In the dedication for your book, you write "For anyone who needs to be reminded that it's your country music, too." Did you have any particular type of reader in mind when you were writing Her Country?

Over the years, as someone who you wouldn't think would be a country fan on paper, I guess — a Jewish kid growing up in New York — I've met a lot of people who fall into the category of being a country fan who you wouldn't stereotypically assume is a country fan. And then you realize that person doesn't exist. There's not just one [kind of] person who has a right to listen to country music. 

I feel weird saying that, because the artists are really the ones doing the work — it goes an especially long way with Mickey, Kacey or Maren, with their fans saying they had never felt welcomed in the genre until they started listening to Kacey Musgraves. And then that opened up a different world to them. Or Black artists who hadn't seen a Black woman country artist at an awards show in modern times — until they saw Mickey, and that opened up a new world to them. Those are the fans that I hope will feel welcomed back in, or welcomed in for the first time, through a lot of these stories. 

You describe yourself as the country fan who people might not assume is a country fan — who made you feel that country music was your genre?

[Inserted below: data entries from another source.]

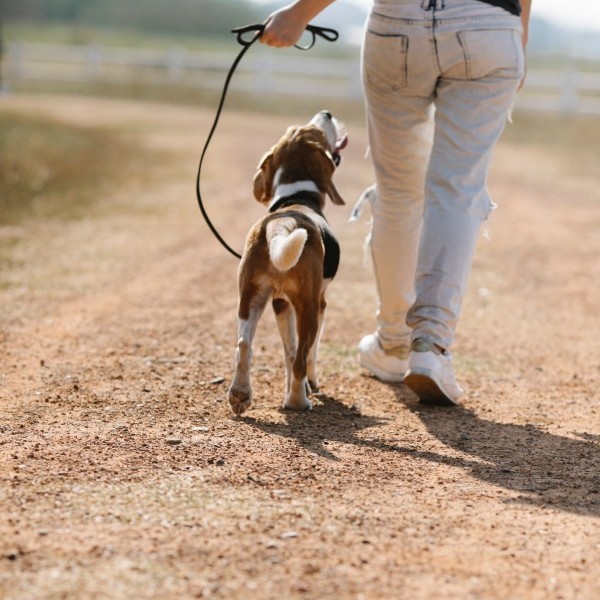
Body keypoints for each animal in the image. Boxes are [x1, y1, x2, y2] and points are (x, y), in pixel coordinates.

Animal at [226, 110, 350, 414]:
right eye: (317, 132)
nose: (326, 113)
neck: (296, 197)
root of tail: (283, 224)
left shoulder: (280, 303)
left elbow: (288, 351)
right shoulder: (319, 302)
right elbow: (306, 355)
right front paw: (310, 384)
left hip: (250, 298)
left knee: (244, 345)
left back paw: (240, 395)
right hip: (308, 307)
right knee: (302, 356)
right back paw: (297, 401)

I got into country music in a funny way. I was listening to the Grateful Dead and Bob Dylan, but my dad lived in Texas for a while and loved country radio. At the time I was a young kid with, you know, opinions — anything that your parents did was not cool. I didn't appreciate the '90s country thing, in the back of the car. But it must've gotten through there somehow. 

I moved to Nashville in 2011, 2012. I was listening to country music before then, obviously, but I really fell in love with what was going on at the time. Caitlin Rose, Nikki Lane and Andrew Combs — all of their first records were hitting around that time. And I really fell in love with Jason Isbell. The way that they were interpreting country music and celebrating it in this different way — that still felt very traditional, but spoke to me directly — is part of the reason that I fell so hard for Nashville when I moved here. That was the soundtrack to what was happening back then. And I just loved it.